> Problem statement: Look through the entries below for the line that contains "416 315 2398", then set down that line and each one after it exactly, through the last.

> Provided records:
============
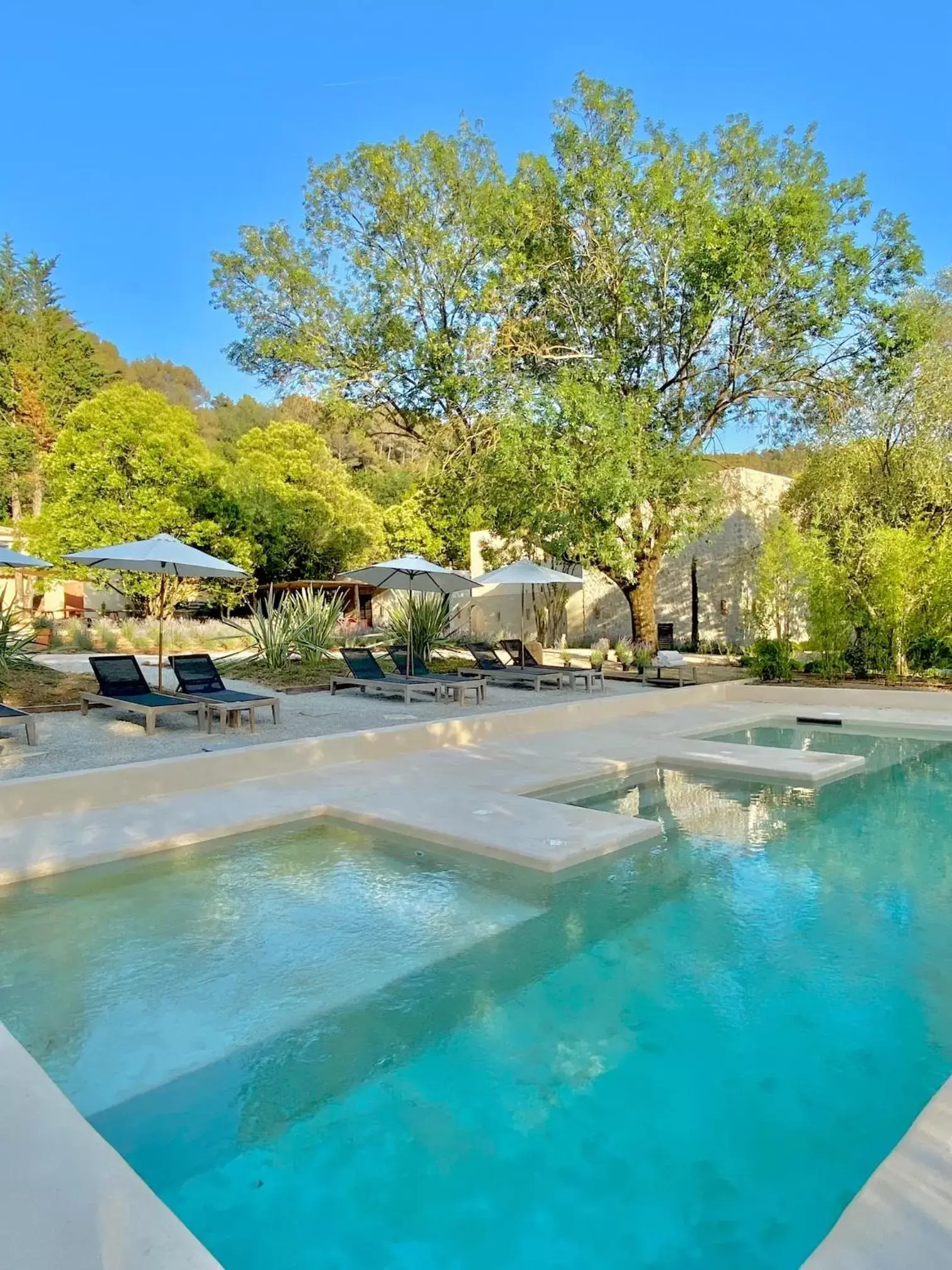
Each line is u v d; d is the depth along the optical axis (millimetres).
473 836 5543
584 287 16875
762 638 15742
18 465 32469
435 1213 2410
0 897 4746
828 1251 1918
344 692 12867
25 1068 2771
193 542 22922
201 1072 3078
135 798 6551
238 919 4500
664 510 16734
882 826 6402
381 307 20641
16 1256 1839
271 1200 2457
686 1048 3270
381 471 40625
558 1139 2740
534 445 14531
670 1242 2289
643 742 9289
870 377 15852
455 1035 3354
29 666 12391
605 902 4793
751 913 4652
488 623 25547
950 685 13211
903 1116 2850
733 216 14719
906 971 3926
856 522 15758
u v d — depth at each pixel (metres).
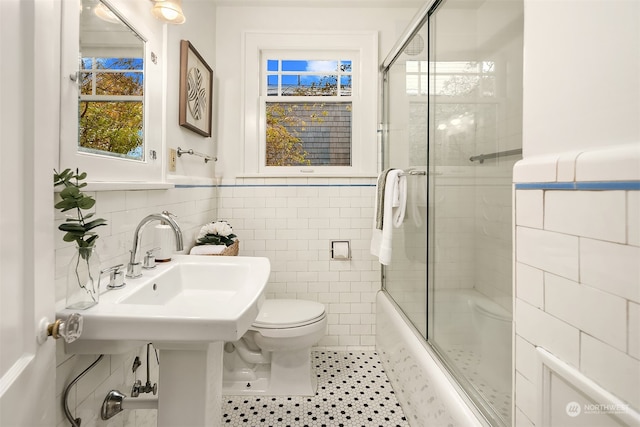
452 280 1.37
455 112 1.40
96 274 0.78
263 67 2.35
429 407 1.29
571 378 0.61
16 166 0.49
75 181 0.84
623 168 0.51
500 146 1.14
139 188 1.13
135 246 1.02
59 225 0.80
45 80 0.56
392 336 1.86
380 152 2.29
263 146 2.32
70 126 0.84
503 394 1.01
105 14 1.00
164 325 0.71
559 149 0.67
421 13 1.61
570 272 0.63
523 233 0.77
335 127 2.35
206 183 2.02
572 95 0.63
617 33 0.53
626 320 0.51
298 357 1.78
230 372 1.81
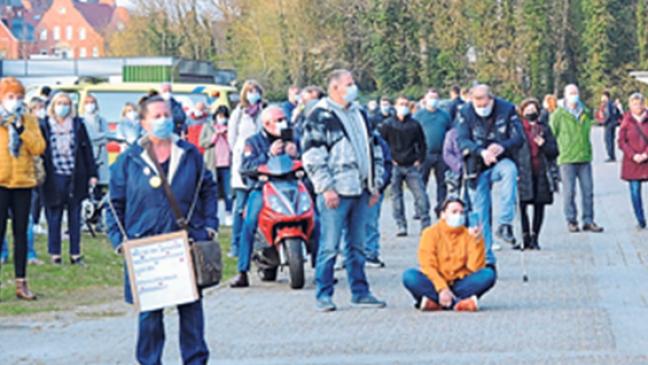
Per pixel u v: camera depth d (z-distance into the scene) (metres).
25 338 14.20
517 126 18.69
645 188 35.50
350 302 16.33
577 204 31.22
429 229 15.50
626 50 107.19
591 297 16.42
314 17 95.75
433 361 12.27
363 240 15.88
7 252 20.62
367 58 95.75
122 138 22.42
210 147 28.12
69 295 17.70
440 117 25.73
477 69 100.25
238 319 15.24
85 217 25.47
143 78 43.38
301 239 17.89
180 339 11.44
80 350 13.41
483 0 99.69
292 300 16.84
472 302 15.35
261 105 20.41
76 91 34.00
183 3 109.19
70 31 175.75
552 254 21.45
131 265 11.03
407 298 16.72
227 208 28.19
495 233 24.09
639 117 25.39
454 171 18.80
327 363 12.34
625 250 21.89
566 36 106.44
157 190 11.22
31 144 16.81
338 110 15.48
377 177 15.69
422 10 95.69
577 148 25.00
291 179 18.02
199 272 11.09
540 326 14.17
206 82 50.50
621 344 13.01
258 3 98.25
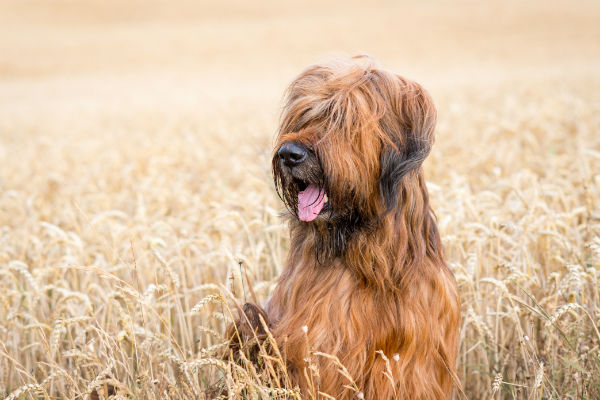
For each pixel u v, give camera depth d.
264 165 6.80
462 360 4.88
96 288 4.98
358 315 3.82
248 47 56.62
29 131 20.38
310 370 3.65
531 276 4.61
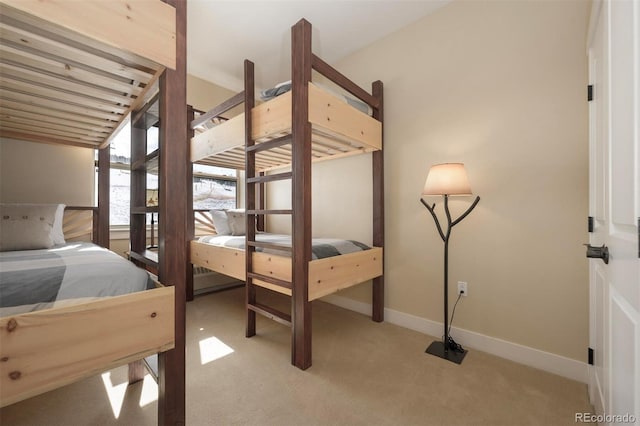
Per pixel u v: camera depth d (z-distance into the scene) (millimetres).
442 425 1297
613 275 1023
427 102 2340
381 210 2545
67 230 2400
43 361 777
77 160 2555
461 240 2145
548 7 1783
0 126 1923
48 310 790
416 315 2398
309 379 1646
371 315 2738
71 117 1713
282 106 1899
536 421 1323
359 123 2225
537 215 1821
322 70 1899
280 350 2000
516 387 1584
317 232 3244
============
> Answer for this exercise:
416 315 2398
309 379 1646
371 315 2738
71 117 1713
282 106 1899
536 421 1323
359 123 2225
537 215 1821
322 70 1899
280 350 2000
516 387 1584
317 232 3244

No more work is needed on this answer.